Zur Beantwortung wurde die Sicht von Bukharin formuliert, der als zentraler Parteitheoretiker diese Idee entwickelt hatte. Und bei ihm wird deutlich, dass die Sicht vom theoretischen Verständnis des Kriegskommunismus sich deutlich in Richtung einer neuartigen Konzeption entwickelt. Eine Idee, an die dann beispielsweise die Reformer um Dubcek im Rahmen des "Prager Frühling" anknüofen sollten.

Und deswegen auch mein Verweis auf die nur rudimentäre Entwicklung theoretischer Aussagen von Marx selber zur revolutionären Rolle der Bauern und ihrem Agieren im Rahmen der Entwicklung zu einer sozialistischen Gesellschaft.

Der Verweis auf die "reine Lehre" des Marxismus als Antwort auf alle Fragen gehört zum ideologischen Repertoir der Kader der K-Parteinen im ehemaligen Ostblock. Allein er geht am Problem komplett vorbei. Es ist gerade der zentrale Imperativ des Historischen Materialismus für jede Generation und für jede neue historische Situation eine objektive Bestandsaufnahme zu machen. Und aus dieser Bestandsaufnahme die entsprechenden Strategien auch im Rahmen der Übergangsgesellschaft abzuleiten.

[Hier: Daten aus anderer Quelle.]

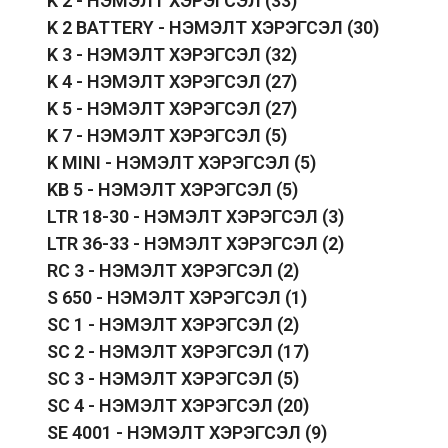
K 2 - НЭМЭЛТ ХЭРЭГСЭЛ
(33)
K 2 BATTERY - НЭМЭЛТ ХЭРЭГСЭЛ
(30)
K 3 - НЭМЭЛТ ХЭРЭГСЭЛ
(32)
K 4 - НЭМЭЛТ ХЭРЭГСЭЛ
(27)
K 5 - НЭМЭЛТ ХЭРЭГСЭЛ
(27)
K 7 - НЭМЭЛТ ХЭРЭГСЭЛ
(5)
K MINI - НЭМЭЛТ ХЭРЭГСЭЛ
(5)
KB 5 - НЭМЭЛТ ХЭРЭГСЭЛ
(5)
LTR 18-30 - НЭМЭЛТ ХЭРЭГСЭЛ
(3)
LTR 36-33 - НЭМЭЛТ ХЭРЭГСЭЛ
(2)
RC 3 - НЭМЭЛТ ХЭРЭГСЭЛ
(2)
S 650 - НЭМЭЛТ ХЭРЭГСЭЛ
(1)
SC 1 - НЭМЭЛТ ХЭРЭГСЭЛ
(2)
SC 2 - НЭМЭЛТ ХЭРЭГСЭЛ
(17)
SC 3 - НЭМЭЛТ ХЭРЭГСЭЛ
(5)
SC 4 - НЭМЭЛТ ХЭРЭГСЭЛ
(20)
SE 4001 - НЭМЭЛТ ХЭРЭГСЭЛ
(9)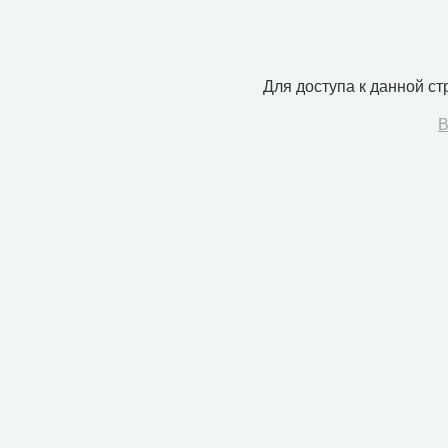
Для доступа к данной с
В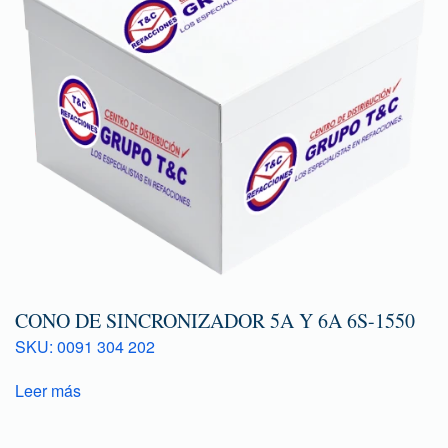
CONO DE SINCRONIZADOR 5A Y 6A 6S-1550
SKU: 0091 304 202
Leer más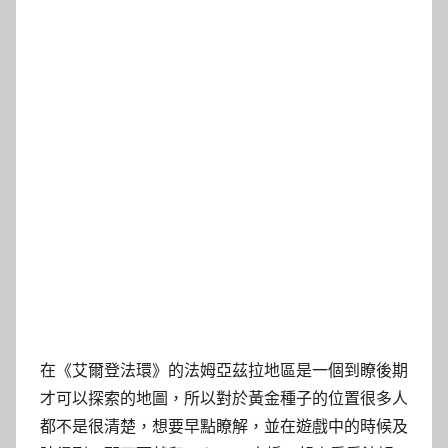
在《艾爾登法環》的法姆亞茲拉地區是一個到瞭後期
才可以探索的地圖，所以對於黃金種子的位置很多人
都不是很清楚，想要早點瞭解，並在遊戲中的時候及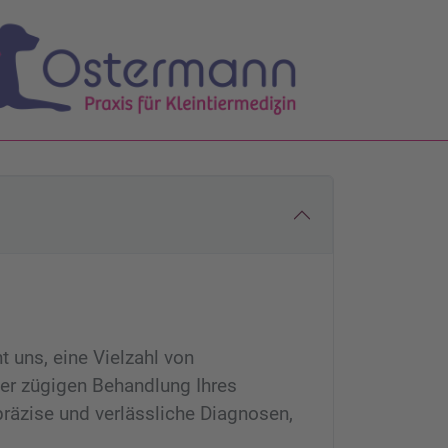
t uns, eine Vielzahl von
ner zügigen Behandlung Ihres
räzise und verlässliche Diagnosen,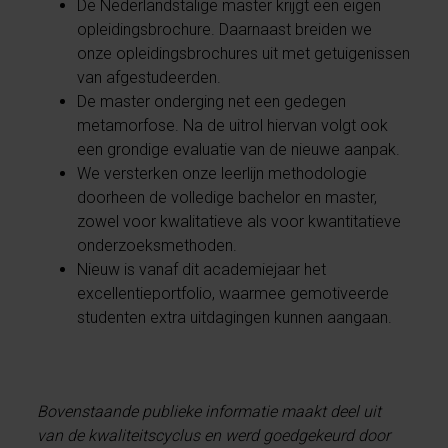
De Nederlandstalige master krijgt een eigen
opleidingsbrochure. Daarnaast breiden we
onze opleidingsbrochures uit met getuigenissen
van afgestudeerden.
De master onderging net een gedegen
metamorfose. Na de uitrol hiervan volgt ook
een grondige evaluatie van de nieuwe aanpak.
We versterken onze leerlijn methodologie
doorheen de volledige bachelor en master,
zowel voor kwalitatieve als voor kwantitatieve
onderzoeksmethoden.
Nieuw is vanaf dit academiejaar het
excellentieportfolio, waarmee gemotiveerde
studenten extra uitdagingen kunnen aangaan.
Bovenstaande publieke informatie maakt deel uit
van de kwaliteitscyclus en werd goedgekeurd door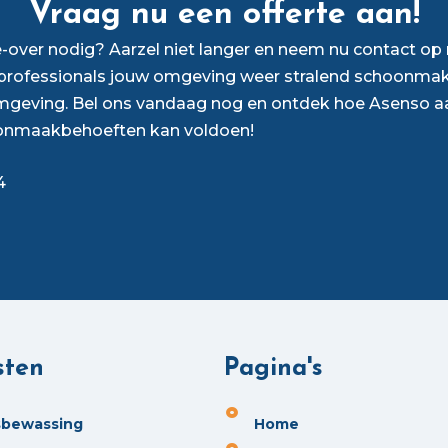
Vraag nu een offerte aan!
over nodig? Aarzel niet langer en neem nu contact o
rofessionals jouw omgeving weer stralend schoonmak
mgeving. Bel ons vandaag nog en ontdek hoe Asenso a
onmaakbehoeften kan voldoen!
4
sten
Pagina's
sbewassing
Home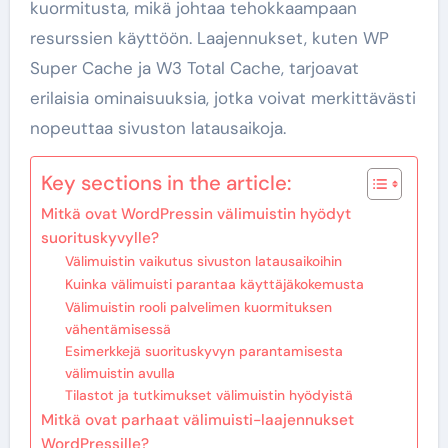
kuormitusta, mikä johtaa tehokkaampaan
resurssien käyttöön. Laajennukset, kuten WP
Super Cache ja W3 Total Cache, tarjoavat
erilaisia ominaisuuksia, jotka voivat merkittävästi
nopeuttaa sivuston latausaikoja.
Key sections in the article:
Mitkä ovat WordPressin välimuistin hyödyt
suorituskyvylle?
Välimuistin vaikutus sivuston latausaikoihin
Kuinka välimuisti parantaa käyttäjäkokemusta
Välimuistin rooli palvelimen kuormituksen
vähentämisessä
Esimerkkejä suorituskyvyn parantamisesta
välimuistin avulla
Tilastot ja tutkimukset välimuistin hyödyistä
Mitkä ovat parhaat välimuisti-laajennukset
WordPressille?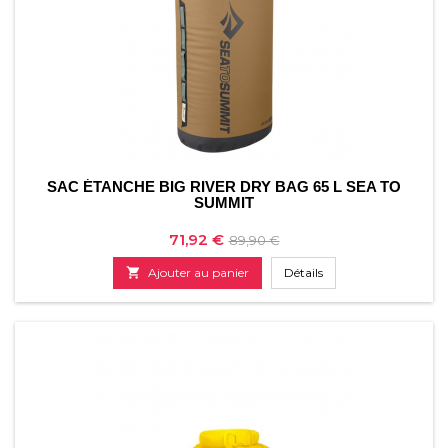
SAC ÉTANCHE BIG RIVER DRY BAG 65 L SEA TO
SUMMIT
Prix
Prix
71,92 €
89,90 €
de

Ajouter au panier
Détails
base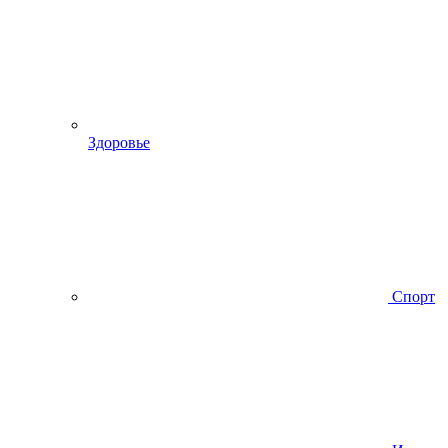
Здоровье
Спорт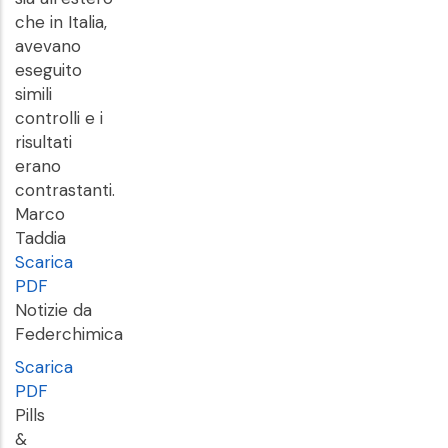
che in Italia,
avevano
eseguito
simili
controlli e i
risultati
erano
contrastanti.
Marco
Taddia
Scarica
PDF
Notizie da
Federchimica
Scarica
PDF
Pills
&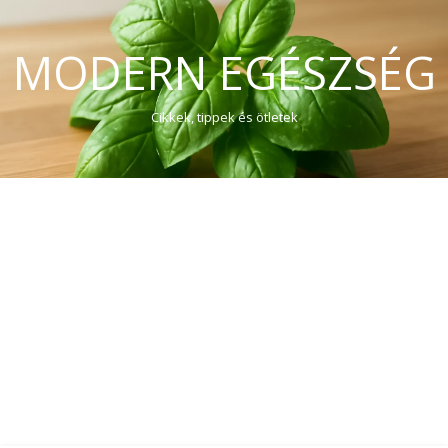
MODERN EGÉSZSÉG
Cikkek, tippek és ötletek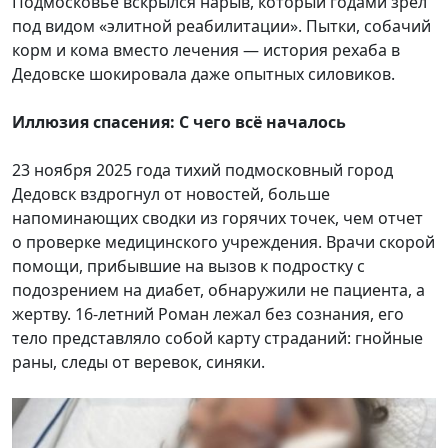
Подмосковье вскрылся нарыв, который годами зрел
под видом «элитной реабилитации». Пытки, собачий
корм и кома вместо лечения — история рехаба в
Дедовске шокировала даже опытных силовиков.
Иллюзия спасения: С чего всё началось
23 ноября 2025 года тихий подмосковный город
Дедовск вздрогнул от новостей, больше
напоминающих сводки из горячих точек, чем отчет
о проверке медицинского учреждения. Врачи скорой
помощи, прибывшие на вызов к подростку с
подозрением на диабет, обнаружили не пациента, а
жертву. 16-летний Роман лежал без сознания, его
тело представляло собой карту страданий: гнойные
раны, следы от веревок, синяки.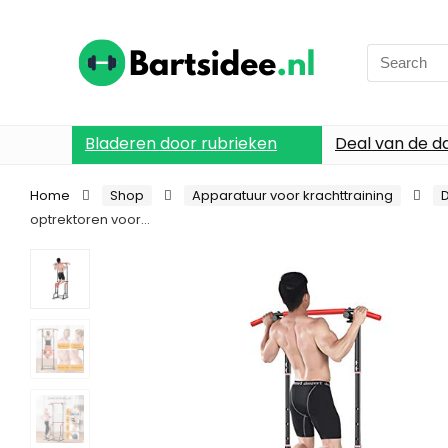
Search
for:
Bladeren door rubrieken
Deal van de d
Home
Shop
Apparatuur voor krachttraining
optrektoren voor…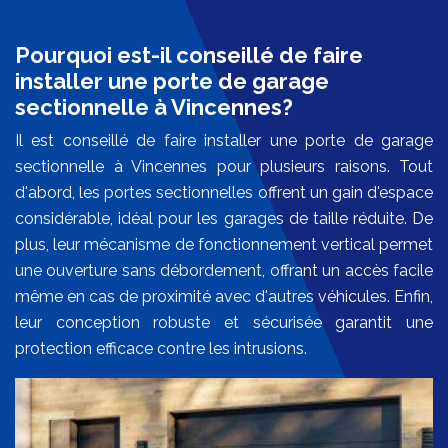
Pourquoi est-il conseillé de faire
installer une porte de garage
sectionnelle à Vincennes?
Il est conseillé de faire installer une porte de garage
sectionnelle à Vincennes pour plusieurs raisons. Tout
d'abord, les portes sectionnelles offrent un gain d'espace
considérable, idéal pour les garages de taille réduite. De
plus, leur mécanisme de fonctionnement vertical permet
une ouverture sans débordement, offrant un accès facile
même en cas de proximité avec d'autres véhicules. Enfin,
leur conception robuste et sécurisée garantit une
protection efficace contre les intrusions.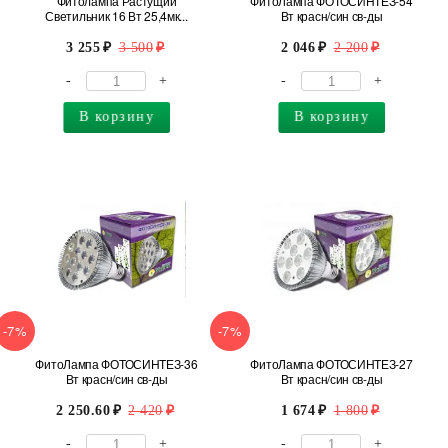
Фитолампа Растущий
ФитоЛампа ФОТОСИНТЕЗ-54
Светильник 16 Вт 25,4мк...
Вт красн/син св-ды
3 255
3 500
2 046
2 200
-
+
-
+
В корзину
В корзину
-7%
-7%
ФитоЛампа ФОТОСИНТЕЗ-36
ФитоЛампа ФОТОСИНТЕЗ-27
Вт красн/син св-ды
Вт красн/син св-ды
2 250.60
2 420
1 674
1 800
-
+
-
+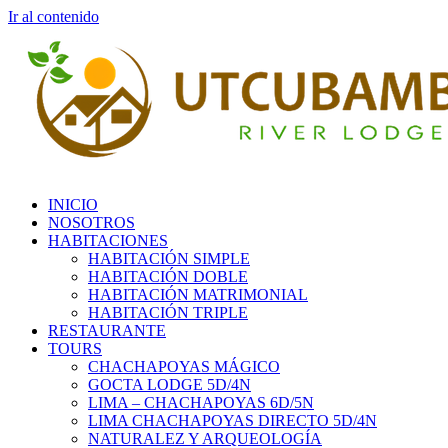
Ir al contenido
INICIO
NOSOTROS
HABITACIONES
HABITACIÓN SIMPLE
HABITACIÓN DOBLE
HABITACIÓN MATRIMONIAL
HABITACIÓN TRIPLE
RESTAURANTE
TOURS
CHACHAPOYAS MÁGICO
GOCTA LODGE 5D/4N
LIMA – CHACHAPOYAS 6D/5N
LIMA CHACHAPOYAS DIRECTO 5D/4N
NATURALEZ Y ARQUEOLOGÍA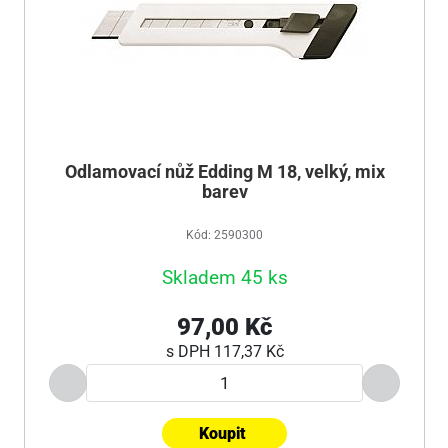
Odlamovací nůž Edding M 18, velký, mix
barev
Kód: 2590300
Skladem 45 ks
97,00 Kč
s DPH
117,37 Kč
Koupit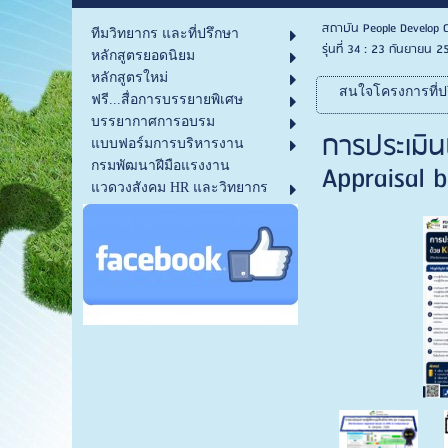
สถาบัน People Develop C
ทีมวิทยากร และที่ปรึกษา
รุ่นที่ 34 : 23 กันยายน 
หลักสูตรยอดนิยม
หลักสูตรใหม่
สนใจโครงการที่ปร
ฟรี...สื่อการบรรยายพิเศษ
บรรยากาศการอบรม
การประเมิน
แบบฟอร์มการบริหารงาน
Appraisal 
กรมพัฒนาฝีมือแรงงาน
แวดวงสังคม HR และวิทยากร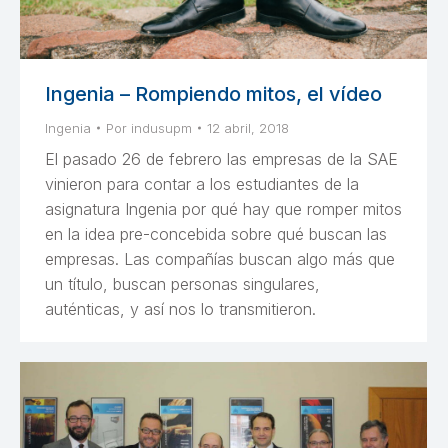
Ingenia – Rompiendo mitos, el vídeo
Ingenia
Por
indusupm
12 abril, 2018
El pasado 26 de febrero las empresas de la SAE
vinieron para contar a los estudiantes de la
asignatura Ingenia por qué hay que romper mitos
en la idea pre-concebida sobre qué buscan las
empresas. Las compañías buscan algo más que
un título, buscan personas singulares,
auténticas, y así nos lo transmitieron.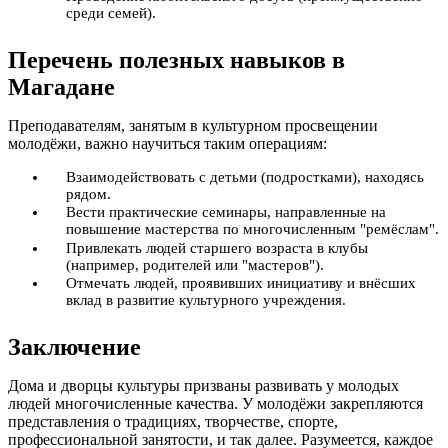
среди семей).
Перечень полезных навыков в
Магадане
Преподавателям, занятым в культурном просвещении
молодёжи, важно научиться таким операциям:
Взаимодействовать с детьми (подростками), находясь
рядом.
Вести практические семинары, направленные на
повышение мастерства по многочисленным "ремёслам".
Привлекать людей старшего возраста в клубы
(например, родителей или "мастеров").
Отмечать людей, проявивших инициативу и внёсших
вклад в развитие культурного учреждения.
Заключение
Дома и дворцы культуры призваны развивать у молодых
людей многочисленные качества. У молодёжи закрепляются
представления о традициях, творчестве, спорте,
профессиональной занятости, и так далее. Разумеется, каждое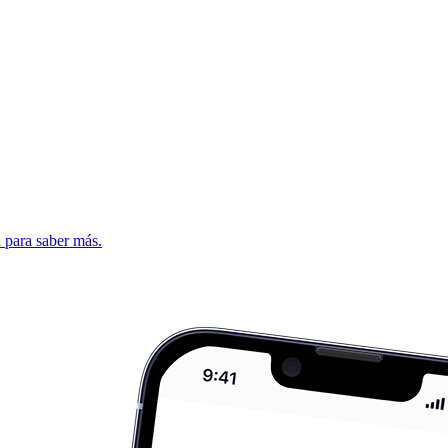
d para saber más.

Und genau dieses haben Lenin und Bukharin mit NEP getan, auch gegen den Widerstand von Teilen der Partei. Es ist dabei nicht eindeutig zu definieren, in welchem Umfang damit zunächst eine "taktische Defensive" zum Ausdruck kam, die bei Bukharin zu einer theoretischen Weiterentwicklung führte, während Stalin in 1928, unter dem lauten Beifall der linken und jungen Bolschewiken, ein Ende der taktischen Defensive verkündete.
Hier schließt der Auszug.